Schlammschlacht am Mittwoch: Wenn die resolute Berlinerin Marlene kocht, dann fliegen schon einmal die Fischschuppen durch die Gegend oder klebt überall dicke braune Soße. Das sollte man wohl als kreatives Chaos sehen, denn am Ende kommt meistens ein durchdachter, gut abgestimmter Löffel dabei herum. Die 28-Jährige musste sich am Mittwoch bei "The Taste" im Entscheidungskochen gegen ihre Teamkollegin Nora und Michael aus dem Team Poletto beweisen. Am Ende entschied der Gastjuror Heiko Antoniewicz, dass die 21-jährige Vegetarierin Nora "The Taste" verlassen muss.

Dabei hatte auch Marlene zuvor wieder sichtlich mit der Aufregung zu kämpfen. Die Luft wird ja auch allmählich dünn in der Kochshow. Nur noch zehn Kandidaten sind übrig, die um 50.000 Euro und ein eigenes Kochbuch kämpfen. Und auch die Aufgaben werden immer schwieriger. Am Mittwoch lautete das Thema "Kreativität". Die vier Teams sollten die Elemente Wasser, Erde, Luft und Feuer in Form eines möglichst köstlichen, überraschenden Löffeln interpretieren.

Das perfekte Dessert: Unkraut mit Alkohol

Nur mal so am Rande bemerkt: Wie vertreiben sich wohl die Gastjuroren die Zeit, wenn sie während des Teamkochens eine Stunde lang in der Garderobe warten müssen? Hoffentlich gibt's da etwas zu Lesen. In der zweiten Runde, dem Einzelkochen, wiederum mussten die Coaches eine Stunde lang in der Garderobe warten, während die Kandidaten kochten. Und zwar Radieschenblätter, Sonnenblumenwurzel und Bananenblüten – alles klar? Wer davon noch nie etwas gehört hat, muss sich nicht schämen. Die meisten Kandidaten schienen mit der Bananenblüte auch nichts anfangen zu können, und verarbeiteten vorsichtshalber lieber die Radieschenblätter.

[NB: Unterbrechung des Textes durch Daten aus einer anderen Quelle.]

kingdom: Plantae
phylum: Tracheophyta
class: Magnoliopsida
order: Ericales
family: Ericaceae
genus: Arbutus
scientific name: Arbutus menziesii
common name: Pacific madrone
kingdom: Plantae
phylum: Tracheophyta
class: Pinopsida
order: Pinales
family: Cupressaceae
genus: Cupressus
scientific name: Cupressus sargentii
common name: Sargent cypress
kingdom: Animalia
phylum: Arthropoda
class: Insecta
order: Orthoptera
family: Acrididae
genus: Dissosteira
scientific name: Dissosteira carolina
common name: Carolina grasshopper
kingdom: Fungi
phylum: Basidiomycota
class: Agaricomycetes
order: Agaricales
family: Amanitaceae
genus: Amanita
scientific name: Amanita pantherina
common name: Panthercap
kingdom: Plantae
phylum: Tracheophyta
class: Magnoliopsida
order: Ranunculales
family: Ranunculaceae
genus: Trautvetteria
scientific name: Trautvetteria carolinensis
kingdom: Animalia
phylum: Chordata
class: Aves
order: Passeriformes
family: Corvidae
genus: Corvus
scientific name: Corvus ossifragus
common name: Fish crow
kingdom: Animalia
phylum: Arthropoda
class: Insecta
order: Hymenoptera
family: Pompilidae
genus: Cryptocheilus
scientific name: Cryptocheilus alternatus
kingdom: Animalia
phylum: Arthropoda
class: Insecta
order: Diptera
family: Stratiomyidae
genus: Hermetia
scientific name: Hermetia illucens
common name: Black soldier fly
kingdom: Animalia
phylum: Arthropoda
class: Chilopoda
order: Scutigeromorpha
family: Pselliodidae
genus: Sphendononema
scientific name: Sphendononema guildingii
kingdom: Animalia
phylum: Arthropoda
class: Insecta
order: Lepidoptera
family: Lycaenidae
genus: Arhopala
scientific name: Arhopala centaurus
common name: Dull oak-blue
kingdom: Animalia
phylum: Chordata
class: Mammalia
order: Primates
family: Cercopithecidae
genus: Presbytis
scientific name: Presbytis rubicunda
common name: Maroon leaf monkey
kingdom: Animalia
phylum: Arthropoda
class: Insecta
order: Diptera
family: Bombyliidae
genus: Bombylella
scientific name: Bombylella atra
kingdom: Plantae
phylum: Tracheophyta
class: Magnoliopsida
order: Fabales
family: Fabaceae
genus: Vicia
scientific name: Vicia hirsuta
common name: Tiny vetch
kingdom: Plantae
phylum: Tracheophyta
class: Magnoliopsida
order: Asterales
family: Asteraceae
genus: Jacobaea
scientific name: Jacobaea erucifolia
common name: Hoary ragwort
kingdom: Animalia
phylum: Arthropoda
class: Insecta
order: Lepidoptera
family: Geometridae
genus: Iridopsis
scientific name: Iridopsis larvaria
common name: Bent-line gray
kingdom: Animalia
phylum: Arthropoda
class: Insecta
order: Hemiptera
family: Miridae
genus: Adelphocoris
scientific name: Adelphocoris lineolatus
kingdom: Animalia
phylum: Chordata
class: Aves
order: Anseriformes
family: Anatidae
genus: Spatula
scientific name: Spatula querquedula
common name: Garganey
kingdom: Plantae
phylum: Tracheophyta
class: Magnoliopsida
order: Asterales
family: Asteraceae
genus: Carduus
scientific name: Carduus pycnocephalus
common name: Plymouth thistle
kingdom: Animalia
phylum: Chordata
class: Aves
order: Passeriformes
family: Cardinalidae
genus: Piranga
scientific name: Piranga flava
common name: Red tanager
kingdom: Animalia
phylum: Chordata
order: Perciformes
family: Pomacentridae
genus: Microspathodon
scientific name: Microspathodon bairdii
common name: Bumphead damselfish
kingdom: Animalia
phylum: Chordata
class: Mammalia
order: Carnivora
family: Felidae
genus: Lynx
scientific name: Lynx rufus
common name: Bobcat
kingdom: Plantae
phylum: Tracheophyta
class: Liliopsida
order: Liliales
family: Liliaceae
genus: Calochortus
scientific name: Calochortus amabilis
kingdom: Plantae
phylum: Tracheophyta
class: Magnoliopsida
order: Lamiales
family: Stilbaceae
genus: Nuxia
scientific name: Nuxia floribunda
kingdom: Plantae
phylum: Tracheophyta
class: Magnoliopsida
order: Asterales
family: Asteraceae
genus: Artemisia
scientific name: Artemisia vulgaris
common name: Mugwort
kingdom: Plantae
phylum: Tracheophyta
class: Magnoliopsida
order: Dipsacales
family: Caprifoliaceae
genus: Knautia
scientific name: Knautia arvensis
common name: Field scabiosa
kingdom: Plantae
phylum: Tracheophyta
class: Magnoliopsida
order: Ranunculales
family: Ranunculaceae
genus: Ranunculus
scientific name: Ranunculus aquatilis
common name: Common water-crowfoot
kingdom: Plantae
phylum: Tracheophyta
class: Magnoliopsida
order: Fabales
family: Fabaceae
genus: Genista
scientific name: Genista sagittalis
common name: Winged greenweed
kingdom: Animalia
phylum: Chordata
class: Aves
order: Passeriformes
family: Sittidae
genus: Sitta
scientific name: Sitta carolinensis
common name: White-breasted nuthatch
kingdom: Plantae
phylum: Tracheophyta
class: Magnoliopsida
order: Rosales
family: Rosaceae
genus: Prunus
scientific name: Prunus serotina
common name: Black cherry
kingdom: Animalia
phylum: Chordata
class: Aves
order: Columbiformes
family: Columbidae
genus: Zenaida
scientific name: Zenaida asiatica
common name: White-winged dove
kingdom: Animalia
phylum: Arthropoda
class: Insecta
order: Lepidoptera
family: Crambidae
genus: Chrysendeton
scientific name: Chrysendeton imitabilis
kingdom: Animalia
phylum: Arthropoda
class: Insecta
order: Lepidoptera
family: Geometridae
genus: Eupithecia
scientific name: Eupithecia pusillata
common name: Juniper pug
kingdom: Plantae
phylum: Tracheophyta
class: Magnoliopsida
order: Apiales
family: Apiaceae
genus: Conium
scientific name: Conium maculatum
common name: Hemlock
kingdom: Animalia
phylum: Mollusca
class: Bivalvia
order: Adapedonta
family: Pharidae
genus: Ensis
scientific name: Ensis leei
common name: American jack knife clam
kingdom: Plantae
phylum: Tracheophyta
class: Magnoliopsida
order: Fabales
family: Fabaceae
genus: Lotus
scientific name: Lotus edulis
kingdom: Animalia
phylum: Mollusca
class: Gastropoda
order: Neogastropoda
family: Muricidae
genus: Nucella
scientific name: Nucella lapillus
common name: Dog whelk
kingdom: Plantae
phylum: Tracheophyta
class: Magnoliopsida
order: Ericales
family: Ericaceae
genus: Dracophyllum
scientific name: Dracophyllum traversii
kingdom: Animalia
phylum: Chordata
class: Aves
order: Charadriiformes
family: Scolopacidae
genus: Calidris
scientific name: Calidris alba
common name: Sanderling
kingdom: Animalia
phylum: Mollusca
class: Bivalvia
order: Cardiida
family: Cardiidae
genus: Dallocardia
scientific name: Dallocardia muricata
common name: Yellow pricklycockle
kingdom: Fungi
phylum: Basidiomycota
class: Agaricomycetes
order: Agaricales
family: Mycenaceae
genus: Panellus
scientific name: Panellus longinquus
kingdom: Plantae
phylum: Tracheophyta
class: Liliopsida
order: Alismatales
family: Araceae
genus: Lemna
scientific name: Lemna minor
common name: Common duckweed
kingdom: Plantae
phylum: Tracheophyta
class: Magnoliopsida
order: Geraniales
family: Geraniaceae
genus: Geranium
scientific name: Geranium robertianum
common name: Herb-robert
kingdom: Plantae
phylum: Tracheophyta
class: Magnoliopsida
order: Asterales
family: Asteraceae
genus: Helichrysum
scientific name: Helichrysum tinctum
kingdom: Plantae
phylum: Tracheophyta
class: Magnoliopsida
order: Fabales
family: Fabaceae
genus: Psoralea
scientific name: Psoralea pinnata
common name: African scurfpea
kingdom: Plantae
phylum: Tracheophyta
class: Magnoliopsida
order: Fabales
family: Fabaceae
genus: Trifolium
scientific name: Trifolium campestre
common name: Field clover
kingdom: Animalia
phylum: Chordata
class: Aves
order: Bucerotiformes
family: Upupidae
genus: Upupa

Die Leipzigerin Lisa mausert sich allmählich zur Favoritin dieser Staffel von "The Taste". Bereits zum zweiten Mal in Folge erhielt sie am Mittwoch gleich zwei goldene Sterne für ihre Kochkünste im Einzelkochen. Dicht gefolgt von Gasthofinhaber Christian, der in dieser Woche ebenfalls zwei goldene Sterne erhielt. Mit roten Sternen ins Entscheidungskochen mussten Marlene, Michael und Nora. Mit einem Löffel, auf dem sie Buttermilch-Panna Cotta mit Gin anrichtete, erhielt Nora die schlechteste Bewertung von Gastjuror Antoniewicz. Da hatte man wohl das "Unkraut" Sauerklee zu wenig herausgeschmeckt – wie diese Kombination wohl geschmeckt hätte?

Schuld ist der Rettich – auch Tarek muss gehen

Wer von sich behaupten kann, in einem vollgepackten Gemüse-Regal ausgerechnet den Rettich sofort zu finden, werfe den ersten Stein. Frank Rosin jedenfalls verzeiht einem so etwas nicht. Das gab er deutlich zu verstehen und schmiss  in der ersten Runde, dem Teamkochen, kurzerhand den Bundeswehr-Koch Tarek aus seinem Team. Dabei hatte er doch eine Woche zuvor noch gelobt, wie gut der immer spurt, wenn man ihm Anweisungen gibt.

Tarek hatte beim Teamkochen lange im Regal gesucht, aber den Rettich partout nicht finden können. Weil Tareks Löffel so nicht mehr stimmig war, schickte Frank Rosin für sein Team in letzter Sekunde den Löffel von Michi auf den Teller von Gastjuror Antoniewicz. Dumm nur, dass das Thema "Kreativität" lautete – und Michis Löffel alles andere als kreativ war. Eher rustikal: Roulade vom Hasenrücken. Die sollte das Element Erde darstellen. Fand der Gastjuror aber nicht und wählte das Team Rosin als Verlierer aus. Für Frank Rosin ein Anlass, sich an Tareks Unvermögen, den Rettich zu finden, zu rächen: Der Coach entschied, dass Tarek sein Team verlassen muss.

Am Mittwoch, 22. November, kämpfen im Viertelfinale die übrigen zehn Kandidaten weiter um den Sieg bei "The Taste".